Fans of best-selling author, Helen Forrester, will be delighted to learn that her acclaimed autobiography, By The Waters Of Liverpool, is being brought to life on stage by writer/co-producer Rob Fennah. A long-time friend of Helen, Rob was behind the success of both the musical and stage play versions of Helen’s earlier book, Twopence To Cross The Mersey. We caught up with Rob to ask him about the life of the novelist who inspired him and find out how it feels to be the custodian of someone’s life story.
How did you first meet Helen Forrester?
My background is in pop music and during the late-80s I was given a book called Twopence To Cross The Mersey while waiting to do an interview for a radio station. In it Helen referred to her father as a ‘butterfly in the rain’, a beautiful image that inspired me to write a song of the same title. A little while later, I was invited to meet Helen and perform the song for her. I was delighted when she used it when promoting her books around the world.
You were a young man in a leather jacket and she was a mature lady in tweeds, how did you collaborate artistically?

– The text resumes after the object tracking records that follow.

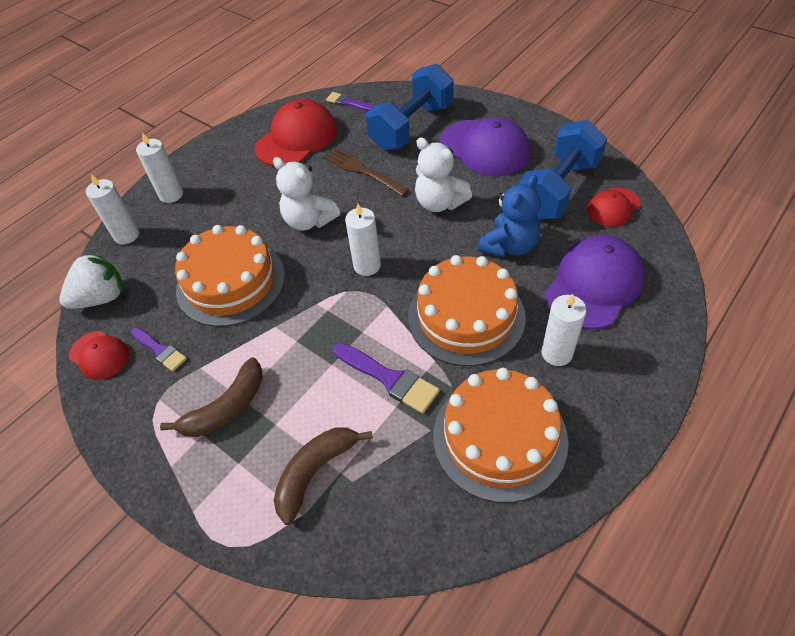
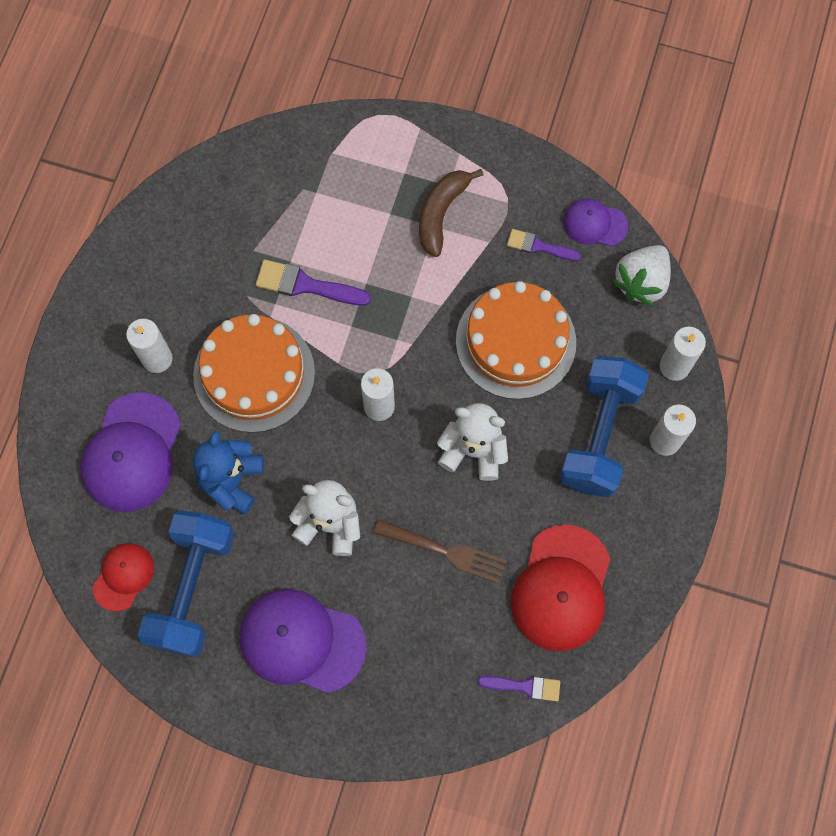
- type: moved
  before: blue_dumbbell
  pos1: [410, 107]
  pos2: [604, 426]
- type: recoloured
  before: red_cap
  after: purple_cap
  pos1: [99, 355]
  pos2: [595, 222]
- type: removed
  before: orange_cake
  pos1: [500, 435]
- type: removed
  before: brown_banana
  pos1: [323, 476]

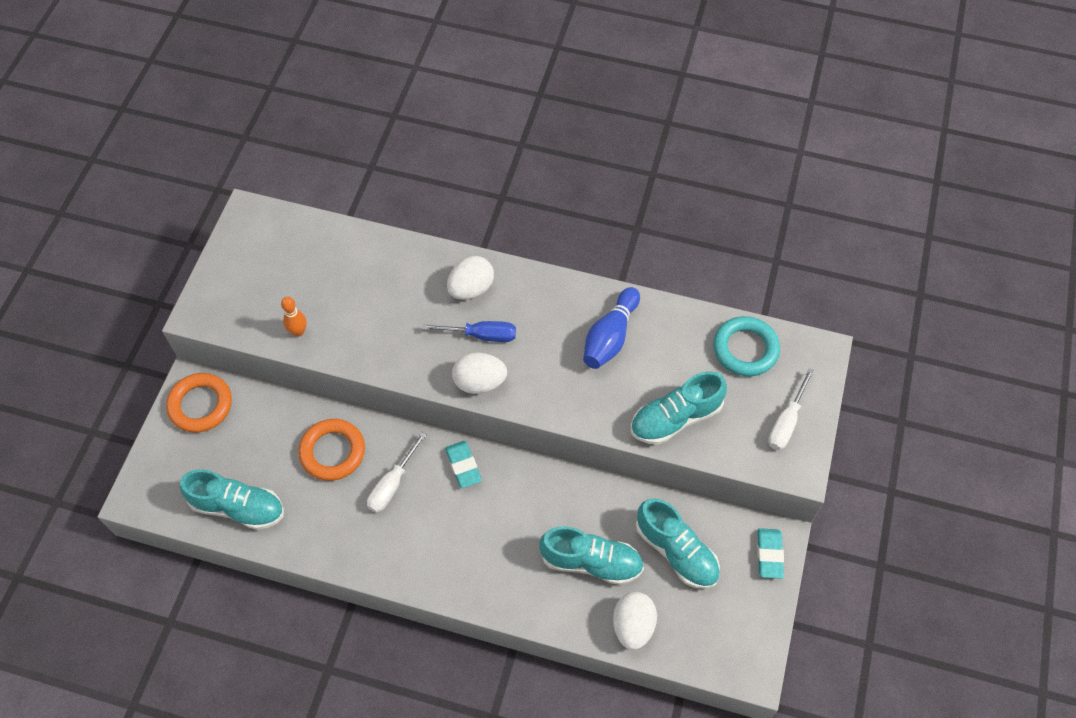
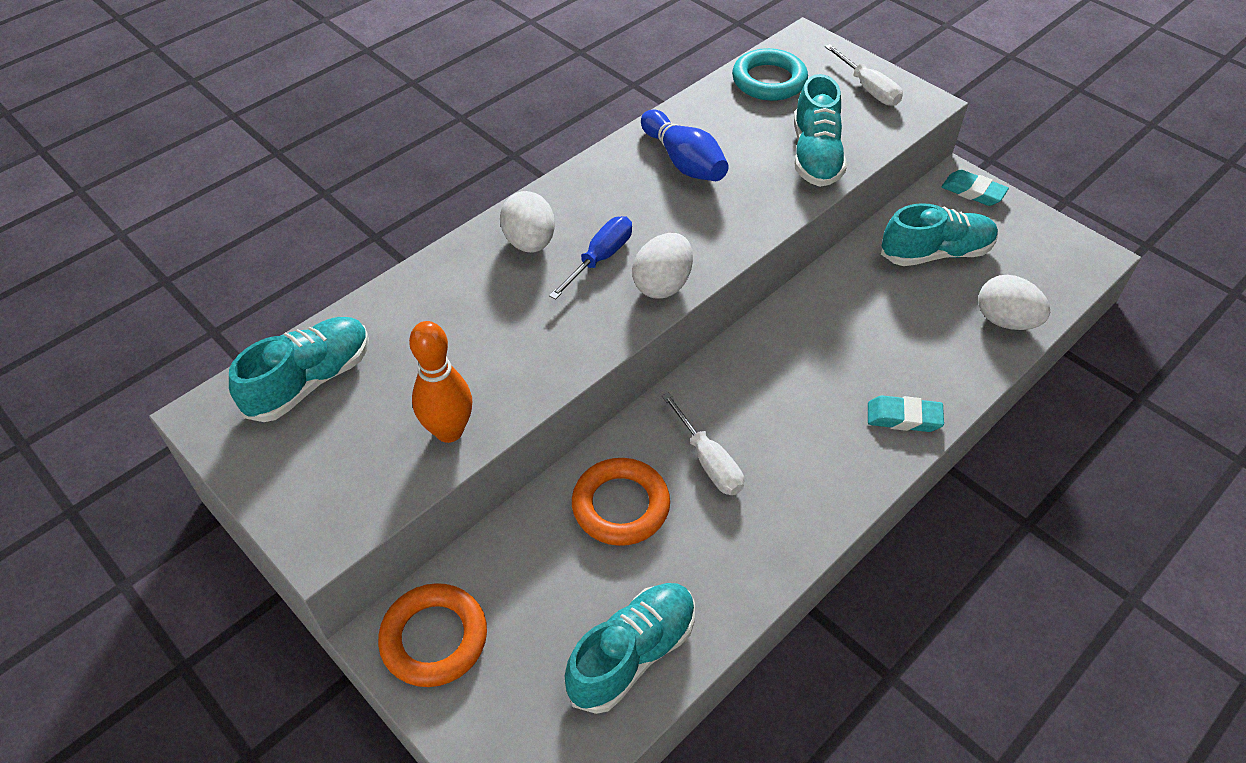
- type: resized
  before: orange_bowling_pin
  pos1: [294, 317]
  pos2: [440, 382]
  scale: 1.63
- type: moved
  before: turquoise_eraser
  pos1: [463, 464]
  pos2: [906, 413]
- type: moved
  before: turquoise_shoe
  pos1: [591, 555]
  pos2: [299, 369]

We got on. In the 1930s, Helen was a young woman trying to forge her way against adversity in an era when it was almost impossible for a female to be independent. I admired her spirit and resilience in refusing to take no for an answer and making her own way in the world. It’s an attitude that chimed with me. Around that time I had had some success with a musical production called First Night. I asked Helen if I could try turning her book, Twopence To Cross The Mersey, into a musical play. She agreed. In 1994, she flew from Canada to attend the premiere at the Empire in Liverpool.

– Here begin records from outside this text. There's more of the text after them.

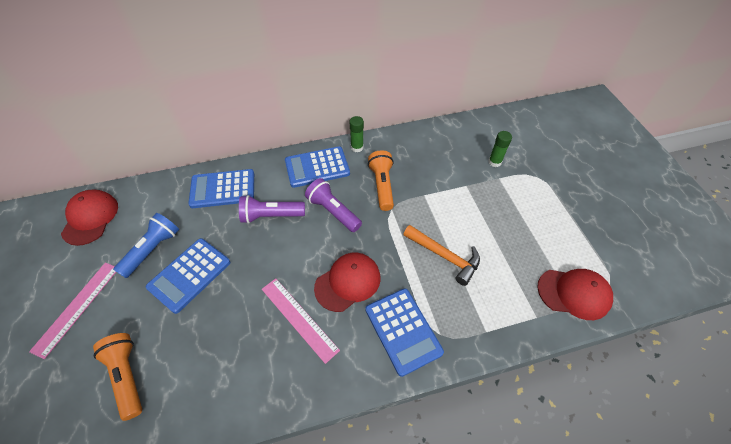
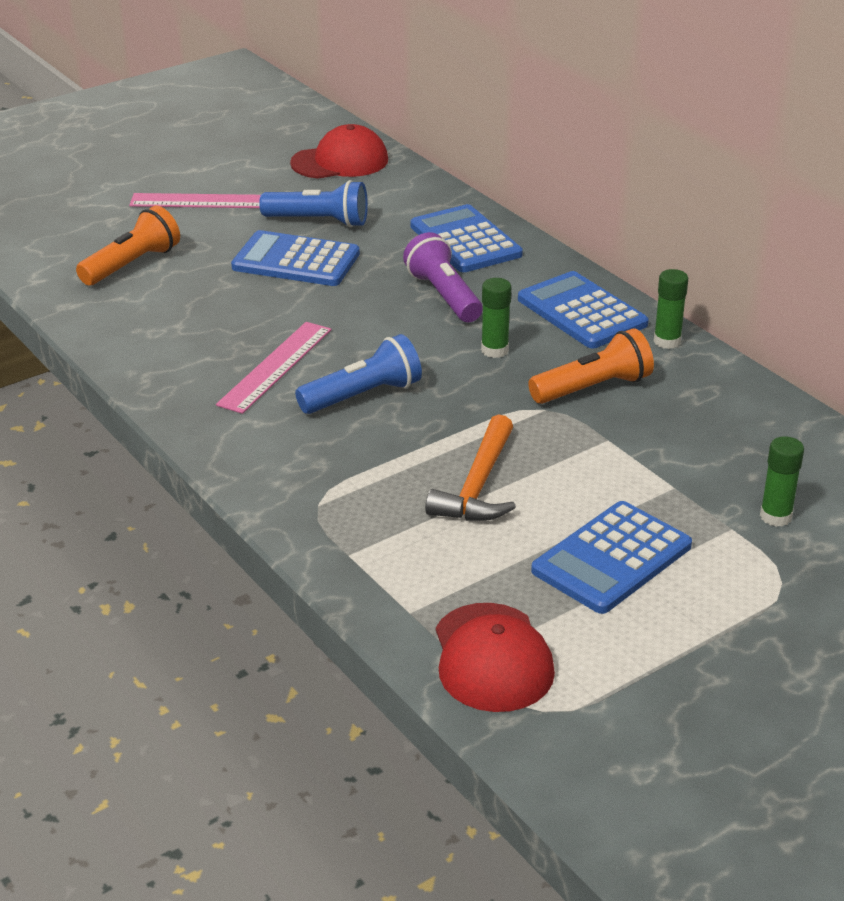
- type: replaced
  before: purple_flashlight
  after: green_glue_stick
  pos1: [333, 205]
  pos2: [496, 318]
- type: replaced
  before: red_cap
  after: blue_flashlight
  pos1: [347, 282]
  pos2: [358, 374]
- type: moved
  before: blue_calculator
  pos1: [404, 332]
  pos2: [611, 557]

What’s the theme of By The Waters Of Liverpool?
Twopence was about a wealthy family thrown into poverty and having to live with the streetwise working-class people of Liverpool; Helen had to leave school to bring up her younger siblings. The sequel, By The Waters Of Liverpool, is set a few years later. Helen is now a young woman, still living in squalor with two quarrelsome parents, trying to find friends and a social life outside the family home. She is convinced she is going to end up a spinster but then she meets someone and falls in love.

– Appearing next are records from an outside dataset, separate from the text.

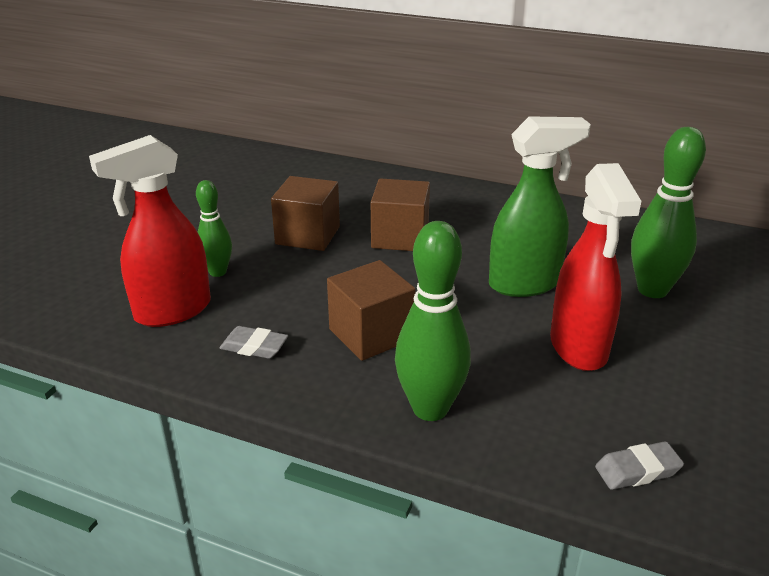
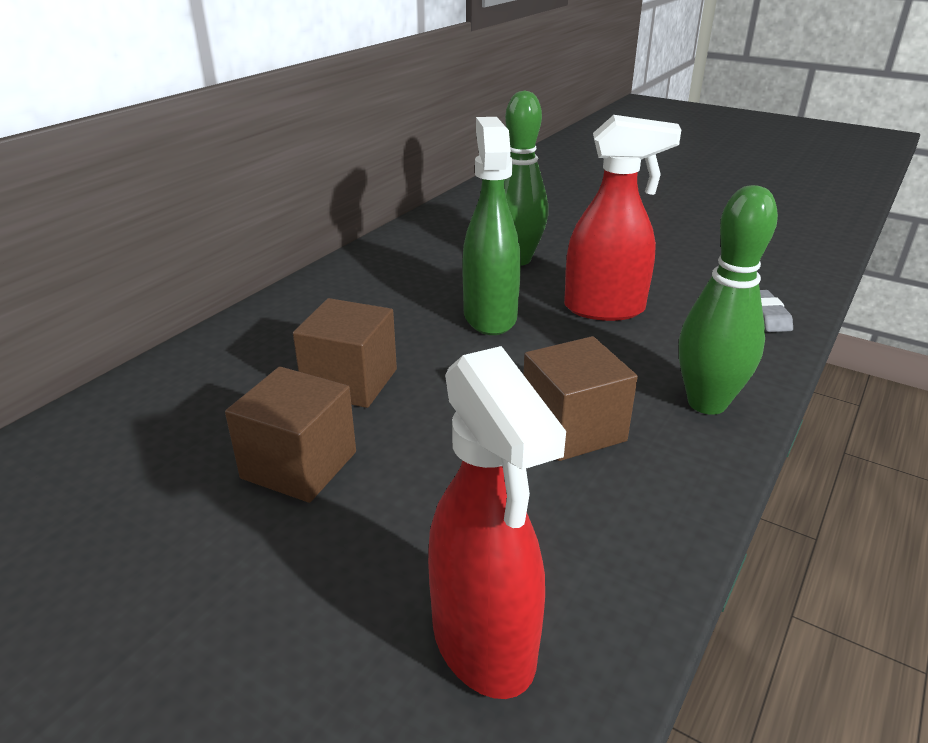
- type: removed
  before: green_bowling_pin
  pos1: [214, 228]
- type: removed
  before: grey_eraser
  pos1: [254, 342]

How have your stage adaptations been received by Helen’s family?
Helen saw Twopence as a musical play and enjoyed it so much she was moved to tears. She went on to endorse five further runs of this adaptation. Sadly, Helen passed away in 2011 aged 92. My most recent stage play adaptation of Twopence was endorsed by her son, Robert Bhatia, who came to see the show with his family in 2015. He loved it. As a result, Robert is fully supportive of my adaptation of By The Waters Of Liverpool and I am looking forward to welcoming him and his family to the premiere in October. I have always kept in mind that this is Helen’s story and the script must remain true to the books. While I’m writing I have this image of Helen looking over my shoulder saying, ‘This is my life!’ So, apart from it being a privilege to be entrusted with her most famous works, it’s also a big responsibility.
How do you adapt such a huge book to stage?
Actually, the stage play, By The Waters Of Liverpool, also features a sizeable chunk from Liverpool Miss, Helen’s second volume of autobiography, so it was even bigger job than the Twopence adaptation. And, to get as much story in as possible, we use a technique called ‘story theatre’ where the characters almost become part of the landscape itself. It’s a fluid and very theatrical way of presenting such a big story on stage.
You are the writer and co-producer. How do juggle your creative and business hats?
As someone who has performed on stage for many years myself, the audience are always my main priority. I want everyone to be entertained and go home feeling they’ve had a fantastic night out. It’s all about having a great story, great cast and a talented production team to pull all the elements together.
The sequel to Twopence To Cross The Mersey will have its UK premiere at the Liverpool Empire from Wednesday 3 to Saturday 13 October.